(EXTRACTED MATERIAL)
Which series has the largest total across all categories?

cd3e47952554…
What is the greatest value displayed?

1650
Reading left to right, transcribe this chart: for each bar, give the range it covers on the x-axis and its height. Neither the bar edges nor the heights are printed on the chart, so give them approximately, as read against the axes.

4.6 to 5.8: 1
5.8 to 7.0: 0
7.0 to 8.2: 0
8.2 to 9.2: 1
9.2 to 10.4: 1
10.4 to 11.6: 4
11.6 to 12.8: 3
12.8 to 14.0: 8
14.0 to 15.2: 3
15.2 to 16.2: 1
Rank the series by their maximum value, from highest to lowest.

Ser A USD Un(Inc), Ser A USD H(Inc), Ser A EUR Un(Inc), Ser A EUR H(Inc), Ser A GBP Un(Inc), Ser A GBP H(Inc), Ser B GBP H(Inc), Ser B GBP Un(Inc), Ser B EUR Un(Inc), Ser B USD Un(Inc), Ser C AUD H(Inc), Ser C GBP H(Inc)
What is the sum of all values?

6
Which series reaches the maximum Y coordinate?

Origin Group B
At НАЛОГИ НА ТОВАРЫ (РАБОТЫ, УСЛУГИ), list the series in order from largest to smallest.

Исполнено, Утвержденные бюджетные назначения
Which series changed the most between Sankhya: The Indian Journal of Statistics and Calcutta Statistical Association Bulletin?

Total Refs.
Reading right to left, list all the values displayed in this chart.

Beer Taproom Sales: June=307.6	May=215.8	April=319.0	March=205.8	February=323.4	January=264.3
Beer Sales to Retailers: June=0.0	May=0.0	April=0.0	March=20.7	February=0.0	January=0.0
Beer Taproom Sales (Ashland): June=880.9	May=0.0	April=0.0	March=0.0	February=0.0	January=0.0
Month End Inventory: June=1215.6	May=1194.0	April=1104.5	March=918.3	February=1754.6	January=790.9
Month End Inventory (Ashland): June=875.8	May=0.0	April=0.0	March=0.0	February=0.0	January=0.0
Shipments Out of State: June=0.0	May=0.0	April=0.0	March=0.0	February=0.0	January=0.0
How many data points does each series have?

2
(End EXTRACTED MATERIAL)
■ **REQUIRED ACTION**
Extract each line of the records above that contains the word "June".

■ **SOLUTION**
Beer Taproom Sales: June=307.6	May=215.8	April=319.0	March=205.8	February=323.4	January=264.3
Beer Sales to Retailers: June=0.0	May=0.0	April=0.0	March=20.7	February=0.0	January=0.0
Beer Taproom Sales (Ashland): June=880.9	May=0.0	April=0.0	March=0.0	February=0.0	January=0.0
Month End Inventory: June=1215.6	May=1194.0	April=1104.5	March=918.3	February=1754.6	January=790.9
Month End Inventory (Ashland): June=875.8	May=0.0	April=0.0	March=0.0	February=0.0	January=0.0
Shipments Out of State: June=0.0	May=0.0	April=0.0	March=0.0	February=0.0	January=0.0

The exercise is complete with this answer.